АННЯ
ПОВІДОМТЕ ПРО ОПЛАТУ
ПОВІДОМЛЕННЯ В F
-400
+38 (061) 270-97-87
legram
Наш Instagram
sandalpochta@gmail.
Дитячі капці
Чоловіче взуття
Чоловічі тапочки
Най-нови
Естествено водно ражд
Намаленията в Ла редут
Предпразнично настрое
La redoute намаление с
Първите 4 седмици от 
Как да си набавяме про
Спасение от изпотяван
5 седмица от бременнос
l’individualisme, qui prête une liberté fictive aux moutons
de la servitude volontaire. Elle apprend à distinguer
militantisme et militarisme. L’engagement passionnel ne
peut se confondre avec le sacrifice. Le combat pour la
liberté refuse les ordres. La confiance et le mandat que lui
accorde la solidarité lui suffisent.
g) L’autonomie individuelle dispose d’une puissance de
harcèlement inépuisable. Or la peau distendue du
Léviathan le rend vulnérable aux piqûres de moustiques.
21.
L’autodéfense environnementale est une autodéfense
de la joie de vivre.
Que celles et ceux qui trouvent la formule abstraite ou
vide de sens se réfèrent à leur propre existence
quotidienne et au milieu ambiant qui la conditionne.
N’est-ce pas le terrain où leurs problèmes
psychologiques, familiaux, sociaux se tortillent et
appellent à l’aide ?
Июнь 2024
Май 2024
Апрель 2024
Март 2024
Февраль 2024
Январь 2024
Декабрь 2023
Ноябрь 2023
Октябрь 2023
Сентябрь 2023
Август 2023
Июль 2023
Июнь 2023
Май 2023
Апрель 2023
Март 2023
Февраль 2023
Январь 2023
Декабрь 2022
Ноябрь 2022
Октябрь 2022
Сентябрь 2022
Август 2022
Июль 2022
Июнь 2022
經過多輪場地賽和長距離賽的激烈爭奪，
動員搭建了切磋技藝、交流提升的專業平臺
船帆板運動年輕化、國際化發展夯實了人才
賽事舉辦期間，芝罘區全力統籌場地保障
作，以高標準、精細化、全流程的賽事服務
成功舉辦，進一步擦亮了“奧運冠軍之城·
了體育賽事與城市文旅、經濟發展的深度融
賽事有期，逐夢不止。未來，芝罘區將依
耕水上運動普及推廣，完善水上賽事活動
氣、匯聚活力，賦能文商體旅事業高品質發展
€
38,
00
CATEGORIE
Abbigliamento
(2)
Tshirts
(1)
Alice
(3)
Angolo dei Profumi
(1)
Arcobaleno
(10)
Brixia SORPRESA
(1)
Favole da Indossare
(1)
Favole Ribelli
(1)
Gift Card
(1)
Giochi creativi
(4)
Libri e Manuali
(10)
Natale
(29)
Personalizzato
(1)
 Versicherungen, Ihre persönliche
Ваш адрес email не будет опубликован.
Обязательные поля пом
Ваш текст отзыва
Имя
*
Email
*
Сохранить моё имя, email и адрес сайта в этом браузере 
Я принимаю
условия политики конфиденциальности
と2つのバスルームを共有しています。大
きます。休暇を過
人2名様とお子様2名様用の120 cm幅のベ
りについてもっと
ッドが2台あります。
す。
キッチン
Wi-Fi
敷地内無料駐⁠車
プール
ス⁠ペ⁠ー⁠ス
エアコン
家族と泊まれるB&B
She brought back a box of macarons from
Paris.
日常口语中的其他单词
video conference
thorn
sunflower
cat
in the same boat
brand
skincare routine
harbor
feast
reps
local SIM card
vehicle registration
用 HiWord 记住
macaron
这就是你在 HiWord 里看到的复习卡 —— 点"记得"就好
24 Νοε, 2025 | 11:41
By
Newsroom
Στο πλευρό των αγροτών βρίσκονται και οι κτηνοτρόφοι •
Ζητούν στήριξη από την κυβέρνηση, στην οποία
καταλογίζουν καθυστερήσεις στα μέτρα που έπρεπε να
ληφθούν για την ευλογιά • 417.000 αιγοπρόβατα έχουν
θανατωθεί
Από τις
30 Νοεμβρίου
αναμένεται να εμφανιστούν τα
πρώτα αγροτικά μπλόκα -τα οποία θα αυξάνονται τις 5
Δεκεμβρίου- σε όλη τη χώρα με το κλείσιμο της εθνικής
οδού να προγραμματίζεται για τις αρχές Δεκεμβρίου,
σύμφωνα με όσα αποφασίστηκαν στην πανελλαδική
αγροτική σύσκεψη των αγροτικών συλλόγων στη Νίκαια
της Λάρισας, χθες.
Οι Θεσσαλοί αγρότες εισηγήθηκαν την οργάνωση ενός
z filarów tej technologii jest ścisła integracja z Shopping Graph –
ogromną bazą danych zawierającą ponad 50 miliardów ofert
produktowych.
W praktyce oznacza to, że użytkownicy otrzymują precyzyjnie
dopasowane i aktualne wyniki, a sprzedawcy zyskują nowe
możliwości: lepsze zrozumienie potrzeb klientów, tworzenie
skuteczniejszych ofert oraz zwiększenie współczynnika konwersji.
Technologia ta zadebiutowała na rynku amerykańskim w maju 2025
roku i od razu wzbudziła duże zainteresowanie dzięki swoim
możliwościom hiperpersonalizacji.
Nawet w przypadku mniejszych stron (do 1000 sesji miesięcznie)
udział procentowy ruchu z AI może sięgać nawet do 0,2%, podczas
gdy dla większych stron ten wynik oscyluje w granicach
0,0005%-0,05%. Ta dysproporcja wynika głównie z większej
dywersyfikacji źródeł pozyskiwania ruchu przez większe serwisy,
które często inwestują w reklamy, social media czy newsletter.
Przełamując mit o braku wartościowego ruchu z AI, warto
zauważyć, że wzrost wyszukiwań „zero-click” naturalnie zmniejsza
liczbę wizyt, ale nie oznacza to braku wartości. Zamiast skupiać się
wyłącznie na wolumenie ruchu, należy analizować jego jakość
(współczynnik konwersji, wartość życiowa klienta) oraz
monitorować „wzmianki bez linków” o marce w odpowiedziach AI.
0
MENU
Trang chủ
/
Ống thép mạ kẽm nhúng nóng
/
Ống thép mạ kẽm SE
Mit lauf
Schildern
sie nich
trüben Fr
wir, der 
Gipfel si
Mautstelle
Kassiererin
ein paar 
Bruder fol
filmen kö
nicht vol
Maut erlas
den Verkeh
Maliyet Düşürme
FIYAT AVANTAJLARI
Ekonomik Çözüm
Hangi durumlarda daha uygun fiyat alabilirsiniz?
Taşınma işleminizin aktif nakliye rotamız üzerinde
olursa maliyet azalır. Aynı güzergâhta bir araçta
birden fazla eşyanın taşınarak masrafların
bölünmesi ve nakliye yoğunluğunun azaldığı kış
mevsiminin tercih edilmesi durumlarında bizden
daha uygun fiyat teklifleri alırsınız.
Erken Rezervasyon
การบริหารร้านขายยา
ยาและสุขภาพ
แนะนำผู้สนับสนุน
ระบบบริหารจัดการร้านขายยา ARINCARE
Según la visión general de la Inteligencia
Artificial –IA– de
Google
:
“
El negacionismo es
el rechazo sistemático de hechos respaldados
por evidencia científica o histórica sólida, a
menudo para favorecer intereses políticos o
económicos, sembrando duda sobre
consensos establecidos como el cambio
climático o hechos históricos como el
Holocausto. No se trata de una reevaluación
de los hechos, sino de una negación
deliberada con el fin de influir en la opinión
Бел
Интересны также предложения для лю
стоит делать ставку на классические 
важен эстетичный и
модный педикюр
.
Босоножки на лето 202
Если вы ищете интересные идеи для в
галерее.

-*-*-

** TASK PROMPT **
Each line above must be reproduced exactly as it stands.

** OUTPUT FOR THIS EXERCISE **
АННЯ
ПОВІДОМТЕ ПРО ОПЛАТУ
ПОВІДОМЛЕННЯ В F
-400
+38 (061) 270-97-87
legram
Наш Instagram
sandalpochta@gmail.
Дитячі капці
Чоловіче взуття
Чоловічі тапочки
Най-нови
Естествено водно ражд
Намаленията в Ла редут
Предпразнично настрое
La redoute намаление с
Първите 4 седмици от 
Как да си набавяме про
Спасение от изпотяван
5 седмица от бременнос
l’individualisme, qui prête une liberté fictive aux moutons
de la servitude volontaire. Elle apprend à distinguer
militantisme et militarisme. L’engagement passionnel ne
peut se confondre avec le sacrifice. Le combat pour la
liberté refuse les ordres. La confiance et le mandat que lui
accorde la solidarité lui suffisent.
g) L’autonomie individuelle dispose d’une puissance de
harcèlement inépuisable. Or la peau distendue du
Léviathan le rend vulnérable aux piqûres de moustiques.
21.
L’autodéfense environnementale est une autodéfense
de la joie de vivre.
Que celles et ceux qui trouvent la formule abstraite ou
vide de sens se réfèrent à leur propre existence
quotidienne et au milieu ambiant qui la conditionne.
N’est-ce pas le terrain où leurs problèmes
psychologiques, familiaux, sociaux se tortillent et
appellent à l’aide ?
Июнь 2024
Май 2024
Апрель 2024
Март 2024
Февраль 2024
Январь 2024
Декабрь 2023
Ноябрь 2023
Октябрь 2023
Сентябрь 2023
Август 2023
Июль 2023
Июнь 2023
Май 2023
Апрель 2023
Март 2023
Февраль 2023
Январь 2023
Декабрь 2022
Ноябрь 2022
Октябрь 2022
Сентябрь 2022
Август 2022
Июль 2022
Июнь 2022
經過多輪場地賽和長距離賽的激烈爭奪，
動員搭建了切磋技藝、交流提升的專業平臺
船帆板運動年輕化、國際化發展夯實了人才
賽事舉辦期間，芝罘區全力統籌場地保障
作，以高標準、精細化、全流程的賽事服務
成功舉辦，進一步擦亮了“奧運冠軍之城·
了體育賽事與城市文旅、經濟發展的深度融
賽事有期，逐夢不止。未來，芝罘區將依
耕水上運動普及推廣，完善水上賽事活動
氣、匯聚活力，賦能文商體旅事業高品質發展
€
38,
00
CATEGORIE
Abbigliamento
(2)
Tshirts
(1)
Alice
(3)
Angolo dei Profumi
(1)
Arcobaleno
(10)
Brixia SORPRESA
(1)
Favole da Indossare
(1)
Favole Ribelli
(1)
Gift Card
(1)
Giochi creativi
(4)
Libri e Manuali
(10)
Natale
(29)
Personalizzato
(1)
 Versicherungen, Ihre persönliche
Ваш адрес email не будет опубликован.
Обязательные поля пом
Ваш текст отзыва
Имя
*
Email
*
Сохранить моё имя, email и адрес сайта в этом браузере 
Я принимаю
условия политики конфиденциальности
と2つのバスルームを共有しています。大
きます。休暇を過
人2名様とお子様2名様用の120 cm幅のベ
りについてもっと
ッドが2台あります。
す。
キッチン
Wi-Fi
敷地内無料駐⁠車
プール
ス⁠ペ⁠ー⁠ス
エアコン
家族と泊まれるB&B
She brought back a box of macarons from
Paris.
日常口语中的其他单词
video conference
thorn
sunflower
cat
in the same boat
brand
skincare routine
harbor
feast
reps
local SIM card
vehicle registration
用 HiWord 记住
macaron
这就是你在 HiWord 里看到的复习卡 —— 点"记得"就好
24 Νοε, 2025 | 11:41
By
Newsroom
Στο πλευρό των αγροτών βρίσκονται και οι κτηνοτρόφοι •
Ζητούν στήριξη από την κυβέρνηση, στην οποία
καταλογίζουν καθυστερήσεις στα μέτρα που έπρεπε να
ληφθούν για την ευλογιά • 417.000 αιγοπρόβατα έχουν
θανατωθεί
Από τις
30 Νοεμβρίου
αναμένεται να εμφανιστούν τα
πρώτα αγροτικά μπλόκα -τα οποία θα αυξάνονται τις 5
Δεκεμβρίου- σε όλη τη χώρα με το κλείσιμο της εθνικής
οδού να προγραμματίζεται για τις αρχές Δεκεμβρίου,
σύμφωνα με όσα αποφασίστηκαν στην πανελλαδική
αγροτική σύσκεψη των αγροτικών συλλόγων στη Νίκαια
της Λάρισας, χθες.
Οι Θεσσαλοί αγρότες εισηγήθηκαν την οργάνωση ενός
z filarów tej technologii jest ścisła integracja z Shopping Graph –
ogromną bazą danych zawierającą ponad 50 miliardów ofert
produktowych.
W praktyce oznacza to, że użytkownicy otrzymują precyzyjnie
dopasowane i aktualne wyniki, a sprzedawcy zyskują nowe
możliwości: lepsze zrozumienie potrzeb klientów, tworzenie
skuteczniejszych ofert oraz zwiększenie współczynnika konwersji.
Technologia ta zadebiutowała na rynku amerykańskim w maju 2025
roku i od razu wzbudziła duże zainteresowanie dzięki swoim
możliwościom hiperpersonalizacji.
Nawet w przypadku mniejszych stron (do 1000 sesji miesięcznie)
udział procentowy ruchu z AI może sięgać nawet do 0,2%, podczas
gdy dla większych stron ten wynik oscyluje w granicach
0,0005%-0,05%. Ta dysproporcja wynika głównie z większej
dywersyfikacji źródeł pozyskiwania ruchu przez większe serwisy,
które często inwestują w reklamy, social media czy newsletter.
Przełamując mit o braku wartościowego ruchu z AI, warto
zauważyć, że wzrost wyszukiwań „zero-click” naturalnie zmniejsza
liczbę wizyt, ale nie oznacza to braku wartości. Zamiast skupiać się
wyłącznie na wolumenie ruchu, należy analizować jego jakość
(współczynnik konwersji, wartość życiowa klienta) oraz
monitorować „wzmianki bez linków” o marce w odpowiedziach AI.
0
MENU
Trang chủ
/
Ống thép mạ kẽm nhúng nóng
/
Ống thép mạ kẽm SE
Mit lauf
Schildern
sie nich
trüben Fr
wir, der 
Gipfel si
Mautstelle
Kassiererin
ein paar 
Bruder fol
filmen kö
nicht vol
Maut erlas
den Verkeh
Maliyet Düşürme
FIYAT AVANTAJLARI
Ekonomik Çözüm
Hangi durumlarda daha uygun fiyat alabilirsiniz?
Taşınma işleminizin aktif nakliye rotamız üzerinde
olursa maliyet azalır. Aynı güzergâhta bir araçta
birden fazla eşyanın taşınarak masrafların
bölünmesi ve nakliye yoğunluğunun azaldığı kış
mevsiminin tercih edilmesi durumlarında bizden
daha uygun fiyat teklifleri alırsınız.
Erken Rezervasyon
การบริหารร้านขายยา
ยาและสุขภาพ
แนะนำผู้สนับสนุน
ระบบบริหารจัดการร้านขายยา ARINCARE
Según la visión general de la Inteligencia
Artificial –IA– de
Google
:
“
El negacionismo es
el rechazo sistemático de hechos respaldados
por evidencia científica o histórica sólida, a
menudo para favorecer intereses políticos o
económicos, sembrando duda sobre
consensos establecidos como el cambio
climático o hechos históricos como el
Holocausto. No se trata de una reevaluación
de los hechos, sino de una negación
deliberada con el fin de influir en la opinión
Бел
Интересны также предложения для лю
стоит делать ставку на классические 
важен эстетичный и
модный педикюр
.
Босоножки на лето 202
Если вы ищете интересные идеи для в
галерее.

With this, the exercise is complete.